La fiera soldadesca de Tarquino el Soberbio acampaba displicente durante el sitio de Ardea. En la tienda principal Sexto, el heredero, y su primo Lucio, se gastaban pullas groseras zahiriéndose mutuamente a costilla de sus esposas. El humor ácido de los Tarquino inquietó sus corazones, trasmutando pronto las bromas por la negra desconfianza que nubla la razón; y esa misma noche decidieron volver a sus hogares, con la intención de sorprender a sus cónyuges en el quehacer cotidiano, y descartar de ese modo cualquier atisbo de reconcomio suspicaz.
Llegáronse primero por la residencia de Sexto, y al franquear los pórticos de la casa marital, la improvisada comitiva sorprendió a la esposa de éste en pleno deleite saturnal, gozando las mieles de Venus en los brazos de un copioso grupo de porfiados pretendientes. Totalmente otra era la escena en la casa de Lucio Colatino, en cuyos aposentos Lucrecia, parangonando a Penélope, tejía en solitaria espera de su guerrero marido.
Un orgullo sosegado colmó el espíritu de Lucio, en la medida misma en que la envidia y el rencor se encaramaron en el alma de su primo, quien en ese desgraciado interín urdió su vendetta y la llevó a cabo la noche siguiente. Volvió Sexto a la Ciudad Eterna al caer la siguiente tarde, mientras sus compañeros de armas guerreaban en Ardea, ignorando su ausencia. Se introdujo furtivo al lecho de Lucrecia y con viles amenazas la obligó a entregarse a sus deleznables antojos.
Cuando la mañana despuntó su clara luz sobre las siete colinas, Lucrecia llamó a su padre y a su afrentado marido, y luego de relatarles el episodio de su ultraje, acabó con sus días clavándose un puñal en el pecho al tiempo que exclamaba lastimera “¡Ninguna mujer quedará autorizada con el ejemplo de Lucrecia para sobrevivir a su deshonor!”.
Cundió la noticia de la injusta muerte de la casta Lucrecia, y se desató el enfado entre los romanos. La agitación pública fue tanta y de una violencia tal, que los ánimos agitados recién se apaciguaron con el asesinato del pérfido Sexto y la condena al exilio de su padre, el último Rey.
El gobernante de Rávena, en fría y calculada especulación política, acuerda el matrimonio de su joven hija Francesca con el deforme Giovanni Malatesta. El encargado de preparar los pormenores de la boda es el hermano de este último, el joven y apuesto Paolo. Los futuros cuñados se encuentran por primera vez para ultimar detalles del convite, y en ese mismo instante sienten sus almas entrelazarse con la fuerza del infinito amor.
Francesca y Paolo nunca se dijeron nada con palabras, simplemente dejaron que sus ojos hablasen lo que sus corazones gritaban en silencio. Luego del matrimonio convenido, el cuñado frecuenta la casa de su hermano, y se entretiene en largas caminatas y amenas conversaciones con Francesca, mientras ambos sienten arder de modo indecible el deseo prohibido en sus pechos.
El desprecio que Francesca siente por su tullido señor encuentra un paréntesis de solaz apasionado sólo durante las visitas de Paolo, y entonces goza vivamente con apenas mirarlo en silencio y soñar despierta con sus cálidos abrazos.
Sentados en los bordes de una fuente que musicaliza la tarde con el fluir armónico de sus aguas, y amparados del sol mediterráneo bajo la sombra de un tupido árbol, los jóvenes se extasían en la lectura del romance suscitado entre Ginebra y Lancelot en el mítico reino de Arturo.
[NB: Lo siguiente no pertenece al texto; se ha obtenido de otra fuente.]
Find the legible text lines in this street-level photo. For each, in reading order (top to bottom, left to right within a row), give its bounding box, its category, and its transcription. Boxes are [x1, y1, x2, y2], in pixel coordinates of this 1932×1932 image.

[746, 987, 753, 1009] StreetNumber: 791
Mientras las páginas avanzan sobre el regazo de Francesca, sus pechos se agitan y palpitan las sienes de ambos. Sienten que es su historia la que relata el libro y, resueltos en la cómplice soledad del jardín, sus cuerpos se arriman con disimulo, buscando la cercanía y el calor del amado. Sin más poder contenerse, Paolo entrega cándido un beso de amor encendido sobre los labios rosados de Francesca, sin percatarse, ¡ay!, que el celoso marido merodeaba oculto en la floresta, a la espera de confirmar sus temores.
El acero frío del hábil condotiero atraviesa a los amantes en el mismo instante en que se fundían en eterno abrazo, truncando así para siempre su pasión proscrita.
Una desató la violencia del infierno en la tierra; la otra en la tierra regaló un Paraíso sublime. Dime entonces, Sommo Poeta, ¿porqué en el Más Allá debieran trocarse sus suertes?